■ **Short task 1**
Arrange the listing lines from the start of the listing through the line holding "6: (55, 169)", inclusive, as a Markdown table with the columns "No." and "Line", leaving out blank lines.

═════ Document passage

Monday, 24 June 2013

Understanding Highly Sensitive Children

Our parenting theme of 2013 so far surely has to be 'authentic', being true to who we are and letting our children be who they are. We refuse to mould them into the right shaped peg to fit the holes that others create because it is easier.

HSCs are often creative and artistic
Photo: Robin Hindle
We have been in a long battle dialogue with my eldest son's primary school about highly sensitive children and their needs in the classroom. My six year old is a highly sensitive child (HSC) which is an amazing character trait to have. HSCs grow up to be the artists, the musicians, the peacemakers amongst us. They have an affinity to the natural world, to animals and living, growing things. They are conscientious (there is a reduced chance that I will spend time nagging my son to do his homework in later years) and have an innate sense of justice and right and wrong. They are creative. They are emotionally tuned into the world around them. They are intuitive. They are incredibly affectionate, caring and loving as well as wise for their years. But it also means their heads fill up quickly, especially in busy or new environments.

The first hurdle for many parents of HSCs usually involves overcoming a lack of knowledge, understanding or interest in the idea of highly sensitive people (HSP). Being highly sensitive does not mean there is something wrong. It is not an illness or a disorder, nor is it a behavioural problem.  But most HSCs have a specific instruction manual. And we all know that if you make an expensive technological purchase and try to operate it without the instruction manual you are asking for problems. Either you don't understand half of the functions so are not able to get the best out of your equipment or worst still you may even do damage to your purchase. And so it is with a HSC.

A HSC is in essence one of the 20% of children that intensely experiences the environment around them. The senses of an HSC are easily overloaded: cooking smells can be unpleasant to the keen nose of a HSC; the feel of sand on a HSC's hands can be distinctly uncomfortable; a wet sleeve can lead to a drama; loud noises can be intensely frightening; a scratchy label on a new T-shirt can be highly irritating. A highly sensitive toddler can therefore come across as an extremely fussy child, whereas in reality he genuinely experiences physical discomfort.

And physical sensory overload is just the tip of the iceberg - that sensitivity that we can actually easily see if we care to look close enough. Look below the surface of an HSC and there are pools of emotion of a depth well beyond a child's years. They feel the emotions in a room: they know when a parent is unhappy or a teacher is feeling below par; they read through the words spoken to the meaning behind them and quickly sense when the two don't match. They are good readers of people and are alarmingly capable of taking on the emotions of others around them, taking on the burden of another's problems as if they were their own. It's a lot of responsibility to take on, particularly for those so young.

The majority of HSCs are introverts (30% are not) who are often labelled as shy or fearful. HSCs scan and observe before they participate. They are more cautious about tackling the climbing frame in the playground or jumping from the bench in the gym. They are very unsure of new environments and new people. They are the toddlers clinging to their mothers' legs and refusing to play with the others at the mother and toddler group, the children screaming the new classroom down on the first day of pre-school and the children reluctant to start at primary school. They need to know it is safe before they take action. They need time to warm up to places and people. It's about self preservation and trust.

══════════
═════ Records shown

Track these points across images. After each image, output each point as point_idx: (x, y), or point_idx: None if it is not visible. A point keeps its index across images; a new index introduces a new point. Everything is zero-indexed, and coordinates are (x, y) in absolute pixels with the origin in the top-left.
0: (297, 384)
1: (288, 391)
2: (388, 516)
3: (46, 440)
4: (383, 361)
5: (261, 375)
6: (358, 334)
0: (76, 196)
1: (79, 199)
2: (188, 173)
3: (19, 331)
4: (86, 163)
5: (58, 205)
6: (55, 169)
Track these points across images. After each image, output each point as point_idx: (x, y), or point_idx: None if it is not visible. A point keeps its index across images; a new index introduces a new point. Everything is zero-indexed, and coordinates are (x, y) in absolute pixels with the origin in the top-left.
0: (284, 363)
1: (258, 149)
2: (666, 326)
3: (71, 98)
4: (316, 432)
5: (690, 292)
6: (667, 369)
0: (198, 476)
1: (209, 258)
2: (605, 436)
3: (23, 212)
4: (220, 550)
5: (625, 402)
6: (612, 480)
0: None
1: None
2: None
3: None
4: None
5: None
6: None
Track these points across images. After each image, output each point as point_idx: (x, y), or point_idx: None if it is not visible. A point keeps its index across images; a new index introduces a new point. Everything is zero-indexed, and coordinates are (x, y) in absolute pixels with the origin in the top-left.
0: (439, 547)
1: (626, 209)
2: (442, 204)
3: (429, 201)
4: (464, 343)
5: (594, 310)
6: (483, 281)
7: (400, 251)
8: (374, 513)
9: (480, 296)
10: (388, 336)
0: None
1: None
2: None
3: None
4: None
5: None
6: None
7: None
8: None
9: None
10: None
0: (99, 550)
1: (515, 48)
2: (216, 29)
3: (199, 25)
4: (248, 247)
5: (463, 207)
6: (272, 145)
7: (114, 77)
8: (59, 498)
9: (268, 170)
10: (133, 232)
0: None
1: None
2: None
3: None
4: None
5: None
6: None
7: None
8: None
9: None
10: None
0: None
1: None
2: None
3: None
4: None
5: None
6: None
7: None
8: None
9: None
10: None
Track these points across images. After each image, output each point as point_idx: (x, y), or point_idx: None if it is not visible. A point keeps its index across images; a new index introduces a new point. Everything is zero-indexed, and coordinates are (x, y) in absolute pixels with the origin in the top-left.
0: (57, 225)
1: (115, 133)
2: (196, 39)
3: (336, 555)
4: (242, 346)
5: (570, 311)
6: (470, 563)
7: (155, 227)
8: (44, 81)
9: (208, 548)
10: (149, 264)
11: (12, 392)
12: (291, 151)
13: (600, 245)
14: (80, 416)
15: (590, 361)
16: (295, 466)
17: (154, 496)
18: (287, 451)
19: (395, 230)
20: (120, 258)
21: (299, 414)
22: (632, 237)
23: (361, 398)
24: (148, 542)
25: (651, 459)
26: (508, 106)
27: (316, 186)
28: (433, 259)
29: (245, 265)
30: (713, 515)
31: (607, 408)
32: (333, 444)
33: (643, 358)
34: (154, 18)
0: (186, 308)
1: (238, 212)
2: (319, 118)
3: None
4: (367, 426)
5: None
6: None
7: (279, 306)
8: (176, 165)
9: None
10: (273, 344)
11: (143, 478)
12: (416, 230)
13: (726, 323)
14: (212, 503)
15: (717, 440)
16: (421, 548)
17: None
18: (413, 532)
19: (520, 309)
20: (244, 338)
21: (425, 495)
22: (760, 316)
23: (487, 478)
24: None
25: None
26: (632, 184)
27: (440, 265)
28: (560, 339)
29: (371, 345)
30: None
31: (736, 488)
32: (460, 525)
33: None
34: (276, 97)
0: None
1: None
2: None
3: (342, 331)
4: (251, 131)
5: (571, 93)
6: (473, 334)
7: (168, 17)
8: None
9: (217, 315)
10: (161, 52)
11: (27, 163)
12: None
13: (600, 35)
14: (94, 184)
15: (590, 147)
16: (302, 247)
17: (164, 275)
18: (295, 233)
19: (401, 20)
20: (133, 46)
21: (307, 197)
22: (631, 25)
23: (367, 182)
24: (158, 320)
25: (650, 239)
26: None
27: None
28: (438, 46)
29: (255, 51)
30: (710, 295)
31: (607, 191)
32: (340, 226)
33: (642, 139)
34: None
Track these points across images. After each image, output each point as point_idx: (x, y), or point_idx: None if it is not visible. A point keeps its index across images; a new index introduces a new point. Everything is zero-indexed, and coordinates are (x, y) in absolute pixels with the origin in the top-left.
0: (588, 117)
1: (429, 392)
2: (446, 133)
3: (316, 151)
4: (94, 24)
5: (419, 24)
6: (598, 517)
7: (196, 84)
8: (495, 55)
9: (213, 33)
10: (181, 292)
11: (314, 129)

══════════

■ **Short task 2**
Pick up the piece on highly sensitive children after its last sentence and continue it.

■ **Expected answer 1**
| No. | Line |
|---|---|
| 1 | Track these points across images. After each image, output each point as point_idx: (x, y), or point_idx: None if it is not visible. A point keeps its index across images; a new index introduces a new point. Everything is zero-indexed, and coordinates are (x, y) in absolute pixels with the origin in the top-left. |
| 2 | 0: (297, 384) |
| 3 | 1: (288, 391) |
| 4 | 2: (388, 516) |
| 5 | 3: (46, 440) |
| 6 | 4: (383, 361) |
| 7 | 5: (261, 375) |
| 8 | 6: (358, 334) |
| 9 | 0: (76, 196) |
| 10 | 1: (79, 199) |
| 11 | 2: (188, 173) |
| 12 | 3: (19, 331) |
| 13 | 4: (86, 163) |
| 14 | 5: (58, 205) |
| 15 | 6: (55, 169) |

■ **Expected answer 2**
Perfectionism is also a trait of HSCs. If something they work on is not perfect in their eyes they feel like a failure. They are upset by their perceived lack of ability to complete the task to their high standards. However, to put 110% into everything you do to get it to a 'perfect' state is mentally and physically exhausting.

For a HSC a classroom can be overwhelming
Photo: Elias Minasi
Transfer all of this to the classroom and you hopefully have an idea of how a HSC feels at the end of the school day. Therefore HSCs need a lot of downtime. They are the children you often find spending long periods of time alone in their bedrooms. They need time to clear their head out after a busy day. They need a break during the school day to give everything they have experienced a place. They need quiet time.

20% of the population is highly sensitive. HSCs grow in to highly sensitive adults. It's something I know firsthand - oh did I not mention that high sensitivity is a hereditary trait? It's an inborn character.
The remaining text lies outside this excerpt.